CHŁOPIEC W PASIASTEJ PIŻAMIE
Akcja filmu rozgrywa się w 1940r w czasie wojny. Głównym bohaterem jest niczego nieświadomy, kilkuletni chłopiec Bruno, który wraz ze swoją rodziną przeprowadza się na wieś. Tam wbrew zakazu rodziców opuszcza dom i poznaje tytułowego chłopca w pasiaku. 


ZANIM SIĘ POJAWIŁEŚ
Młoda dziewczyna zostaje opiekunką sparaliżowanego od szyi w dół mężczyzny. I choć na pierwszy rzut oka bardzo się różnią (dziewczyna jest bardzo optymistycznie nastawioną do życia osobą, natomiast on... bardzo poważny i zgorzkniały) to między nimi nawiązuje się uczucie. Aktorzy są bardzo sympatyczni, co sprawia że mimo dużej ilości wzruszających momentów film ogląda się naprawdę przyjemnie.


Oglądaliście któryś z tych filmów? A może macie swoje ulubione wyciskacze łez? Koniecznie mi je polećcie, z chęcią obejrzę w te jesienne wieczory :)

Podobne posty

9 Comments

  1. Z tych filmów nie oglądałam tylko "Cudu w celi nr 7". A pozostałe rzeczywiście bardzo wzruszające🥺 W podobnym klimacie polecam Ci film "Johny"

    OdpowiedzUsuń
  2. Zieloną milę i Zanim się pojawiłeś bardzo mocno polecam.Świetne filmy.

    OdpowiedzUsuń
  3. "Chłopca w pasiastej piżamie" nie dam rady po raz drugi obejrzeć...

    OdpowiedzUsuń
  4. Kojarzę te filmy, chociaż nie wszystkie oglądałam, raczej unikam wyciskaczy łez, to nie na moje nerwy;)

    OdpowiedzUsuń
  5. Widzialam prawie wszystkie. Po obejrzeniu Gwiazd naszych wina, zbieralam sie chyba 3 dni :O
    Pozdrawiam ♥

    OdpowiedzUsuń
  6. Zielona mila to już taki klasyk :) Czytałam również książką ;)

    OdpowiedzUsuń
  7. Ja na filmach nie potrzebuję wiele żeby płakać...

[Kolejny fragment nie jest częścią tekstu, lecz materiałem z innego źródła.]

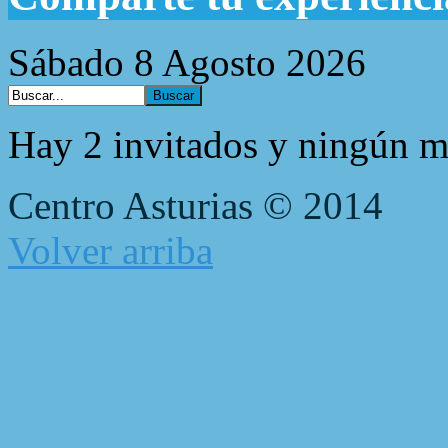
Sábado 8 Agosto 2026
Hay 2 invitados y ningún m
Centro Asturias © 2014
Volver arriba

    "Zieloną Milę" widziałam i wylałam wiele łez.

    O filmach "Trzy kroki od siebie" i "Chłopiec w pasiastej piżamie" słyszałam i wiem, że są smutne dlatego ich nie obejrzałam.

    "Zanim się pojawiłeś" widziałam ale nie pamiętam czy płakałam...

    A jeśli chcesz popłakać, to polecam Ci film "Ostatni Samuraj".

    OdpowiedzUsuń
  8. Gwiazd naszych wina i chłopiec w pasiastej piżanie i zieloną milę oglądałam.